[Date Prev][Date Next][Thread Prev][Thread Next][Date Index][Thread Index]

Best way to (re)load test data in Mongo DB


I'm toying around with Pyramid and am using Mongo via MongoEngine for
storage. I'm new to both Pyramid and MongoEngine. For every test case in
the part of my suite that tests the data access layer I want to reload
the database from scratch, but it feels like there should be a better
and faster way than what I'm doing now.

I have two distinct issues:
1. What's the fastest way of resetting the database to a clean state?
2. How do I load data with Mongo's internal _id being kept persistent?

For issue #1:
First of all I'd very much prefer to avoid having to use external client
programs such as mongoimport to keep the number of dependencies minimal.
Thus if there's a good way to do it through MongoEngine or PyMongo,
that'd be preferable.

My first shot at populating the database was simply to load data from a
JSON file, use this to create my model objects (based on
MongoEngine.Document) and save them to the DB. With a single-digit
number of test cases and very limited data, this approach already takes
close to a second, so I'm thinking there should be a faster way. It's
Mongo, after all, not Oracle.

My second version uses the underlying PyMongo module's insert_many()
function to add all the documents for each collection in one go, but for
this small amount of data it doesn't seem any faster.
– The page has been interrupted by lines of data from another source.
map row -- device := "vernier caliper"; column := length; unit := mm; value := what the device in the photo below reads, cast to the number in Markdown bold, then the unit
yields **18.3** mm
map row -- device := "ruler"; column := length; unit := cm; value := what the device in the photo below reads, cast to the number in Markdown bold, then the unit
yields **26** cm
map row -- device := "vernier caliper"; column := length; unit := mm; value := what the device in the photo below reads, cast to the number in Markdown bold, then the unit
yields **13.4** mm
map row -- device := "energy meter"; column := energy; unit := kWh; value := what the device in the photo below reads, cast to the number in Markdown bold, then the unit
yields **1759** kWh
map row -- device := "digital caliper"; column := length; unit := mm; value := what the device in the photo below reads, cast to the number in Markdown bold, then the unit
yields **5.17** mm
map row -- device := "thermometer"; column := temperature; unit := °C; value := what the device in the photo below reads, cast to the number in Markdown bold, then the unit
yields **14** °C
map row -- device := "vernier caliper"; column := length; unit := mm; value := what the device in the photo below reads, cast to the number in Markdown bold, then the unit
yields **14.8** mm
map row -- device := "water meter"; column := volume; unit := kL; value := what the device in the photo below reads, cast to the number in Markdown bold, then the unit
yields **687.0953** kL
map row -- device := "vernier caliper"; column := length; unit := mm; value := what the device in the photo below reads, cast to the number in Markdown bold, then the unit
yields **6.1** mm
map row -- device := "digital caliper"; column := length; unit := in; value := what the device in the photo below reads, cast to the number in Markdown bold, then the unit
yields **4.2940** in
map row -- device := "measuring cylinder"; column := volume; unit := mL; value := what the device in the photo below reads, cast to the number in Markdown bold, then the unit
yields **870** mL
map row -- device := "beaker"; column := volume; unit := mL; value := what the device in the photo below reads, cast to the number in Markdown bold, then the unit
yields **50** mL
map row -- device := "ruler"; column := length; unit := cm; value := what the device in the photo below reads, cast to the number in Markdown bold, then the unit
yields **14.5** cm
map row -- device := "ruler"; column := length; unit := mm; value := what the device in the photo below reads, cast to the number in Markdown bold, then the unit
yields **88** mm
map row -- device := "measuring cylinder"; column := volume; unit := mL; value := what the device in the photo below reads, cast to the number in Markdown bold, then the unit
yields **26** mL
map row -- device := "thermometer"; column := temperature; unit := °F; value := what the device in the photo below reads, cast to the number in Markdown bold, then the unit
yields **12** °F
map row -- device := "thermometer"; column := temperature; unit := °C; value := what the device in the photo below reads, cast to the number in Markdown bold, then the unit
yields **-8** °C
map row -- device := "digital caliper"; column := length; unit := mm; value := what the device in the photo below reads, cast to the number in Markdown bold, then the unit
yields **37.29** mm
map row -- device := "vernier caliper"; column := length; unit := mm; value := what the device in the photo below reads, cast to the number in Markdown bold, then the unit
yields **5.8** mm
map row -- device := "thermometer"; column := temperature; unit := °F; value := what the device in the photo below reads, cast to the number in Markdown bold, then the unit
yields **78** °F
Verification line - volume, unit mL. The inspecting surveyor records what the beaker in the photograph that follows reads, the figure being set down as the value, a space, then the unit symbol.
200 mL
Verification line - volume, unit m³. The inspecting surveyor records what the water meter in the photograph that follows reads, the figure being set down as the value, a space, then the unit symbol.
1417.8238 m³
Which brings us to issue #2:
For both of these strategies I'm unable to insert the Mongo ObjectId
type _id. I haven't made _id properties part of my models, because they
seem a bit... alien. I'd rather not include them solely to be able to
load my test data properly. How can I populate _id as an ObjectId, not
just as a string? (I'm assuming there's a difference, but it's never
come up until now.)

Am I being too difficult? I haven't been able to find much written about
this topic: discussions about mocking drown out everything else the
moment you mention 'mongo' and 'test' in the same search.